Try it: Pictures aside, repeat every entry exactly.

Data excerpts:
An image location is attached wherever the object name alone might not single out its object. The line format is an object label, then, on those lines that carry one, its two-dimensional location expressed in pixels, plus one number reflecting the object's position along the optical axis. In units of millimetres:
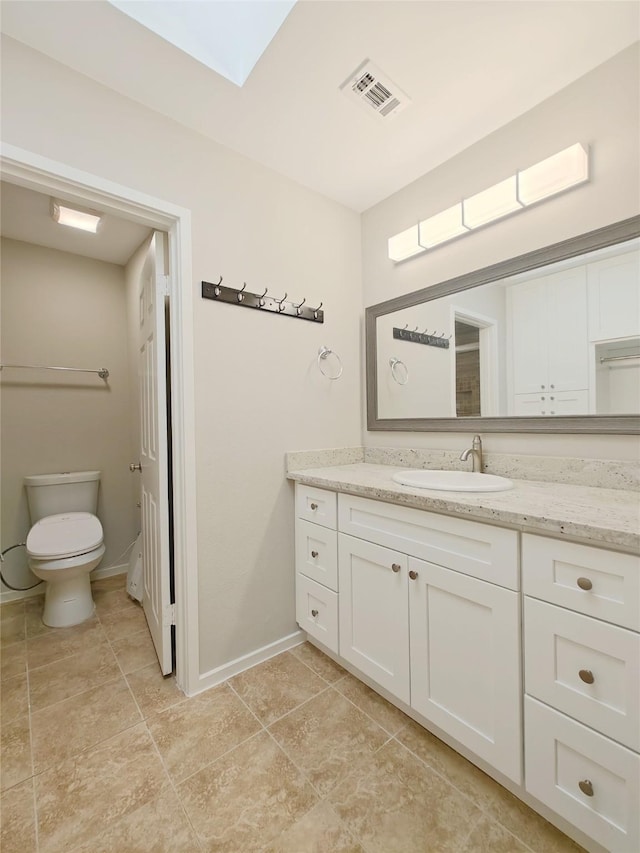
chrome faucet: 1593
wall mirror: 1271
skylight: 1168
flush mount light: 1959
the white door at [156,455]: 1603
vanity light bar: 1348
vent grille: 1319
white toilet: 2002
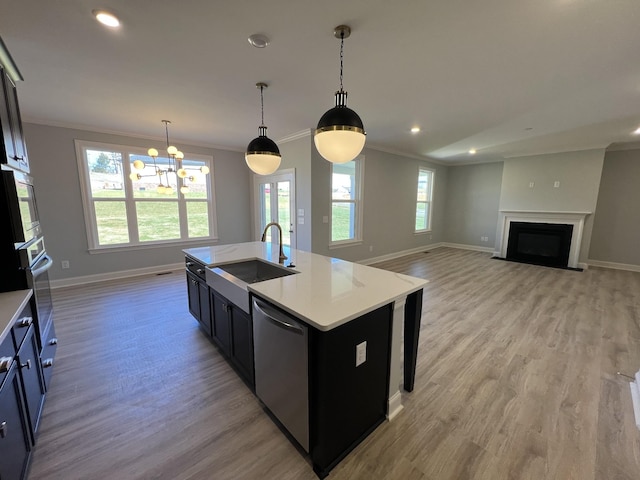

Solution to the exercise:
An image location is attached wherever the object name alone might not single out its object. The line format is an object label, then, on those lines that carry one, its two-dimensional location expressed in pixels, plus one number reflecting the object's position along the optical axis. In units of millimetres:
chrome faucet: 1593
wall mirror: 1271
skylight: 1168
flush mount light: 1959
the white door at [156,455]: 1603
vanity light bar: 1348
vent grille: 1319
white toilet: 2002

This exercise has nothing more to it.